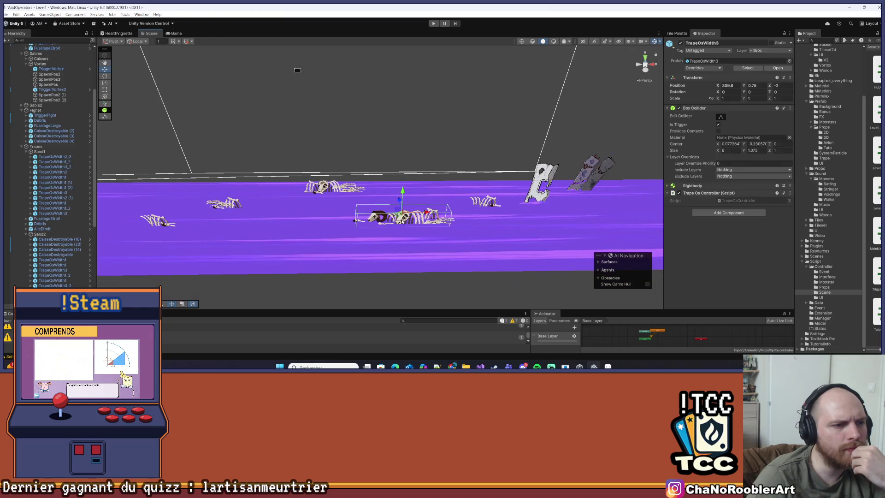
- Put TrapeOsWidth1_2 on the HitBox layer for this object only and apply the override to its prefab
click(242, 206)
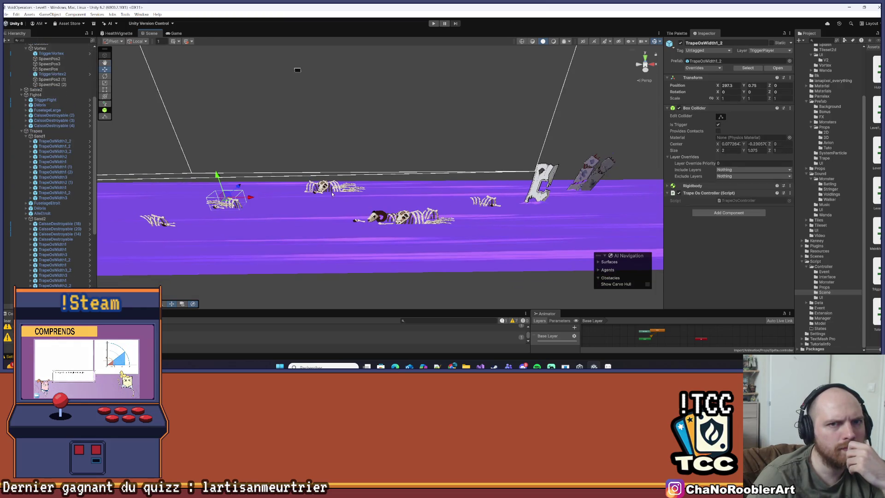
click(763, 50)
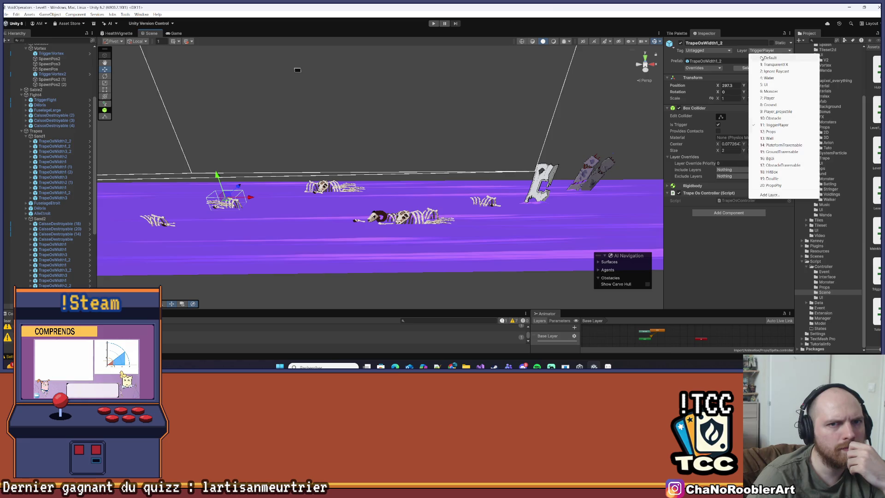
click(773, 172)
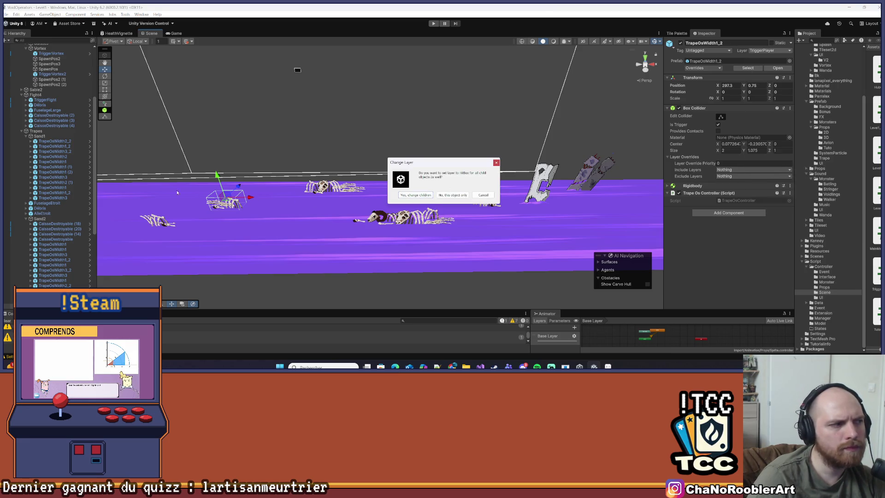
click(496, 163)
scroll(70, 266, down, 3)
click(70, 249)
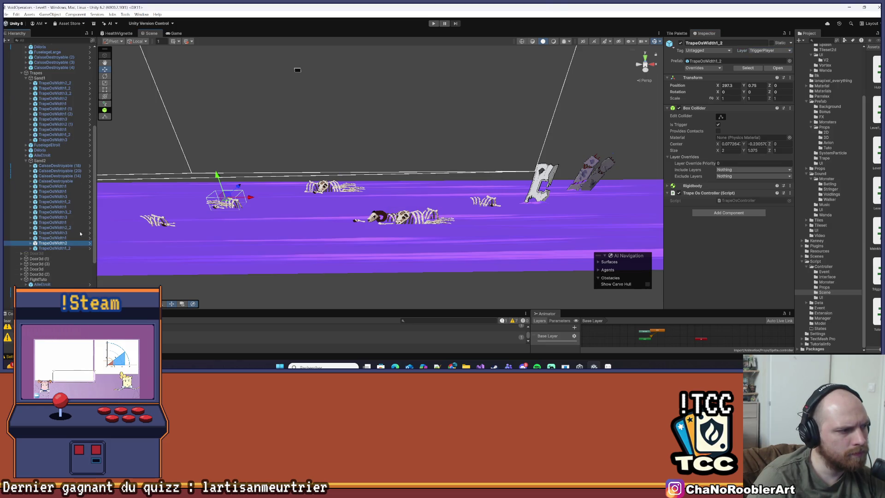
click(768, 50)
click(771, 172)
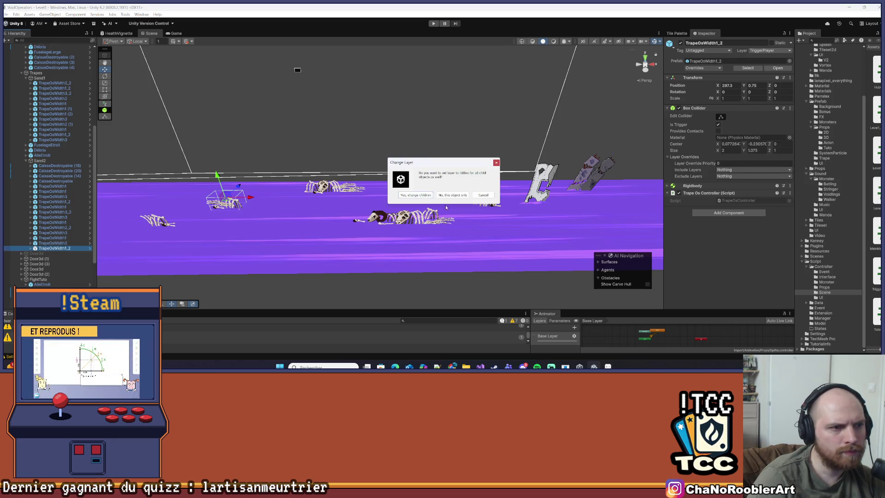
click(445, 196)
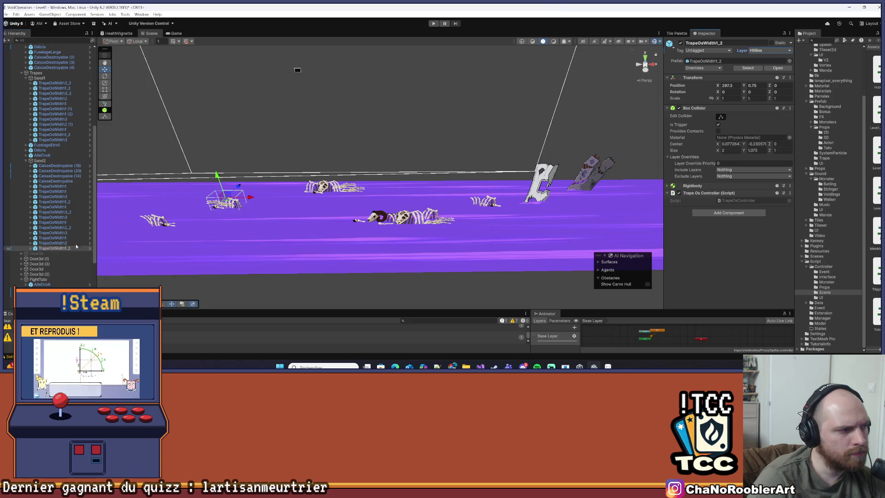
click(691, 68)
click(761, 102)
- Put TrapeOsWidth2 on the HitBox layer for this object only and apply the override to its prefab
click(325, 186)
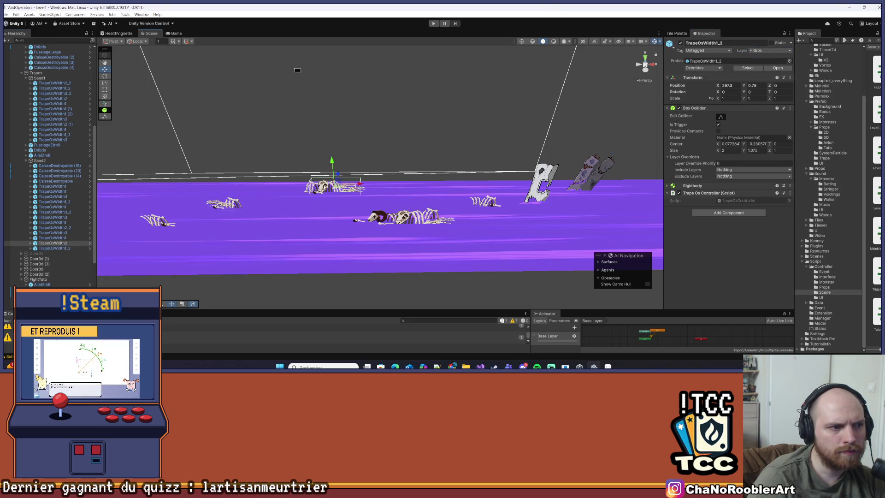
click(770, 51)
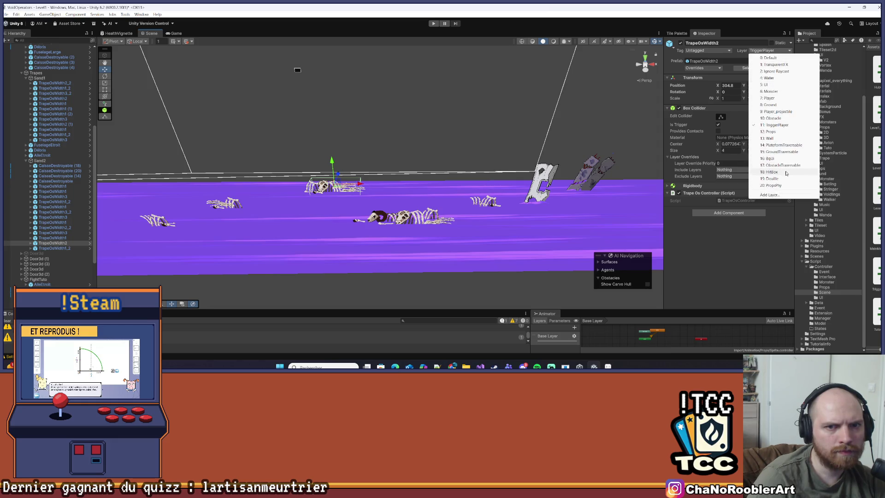
click(787, 172)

▶ **The task**:
Go back to the records above and write them out exactly, without the pictures.

▶ **Response to the exercise**:
- Put TrapeOsWidth1_2 on the HitBox layer for this object only and apply the override to its prefab
click(242, 206)
click(763, 50)
click(773, 172)
click(496, 163)
scroll(70, 266, down, 3)
click(70, 249)
click(768, 50)
click(771, 172)
click(445, 196)
click(691, 68)
click(761, 102)
- Put TrapeOsWidth2 on the HitBox layer for this object only and apply the override to its prefab
click(325, 186)
click(770, 51)
click(787, 172)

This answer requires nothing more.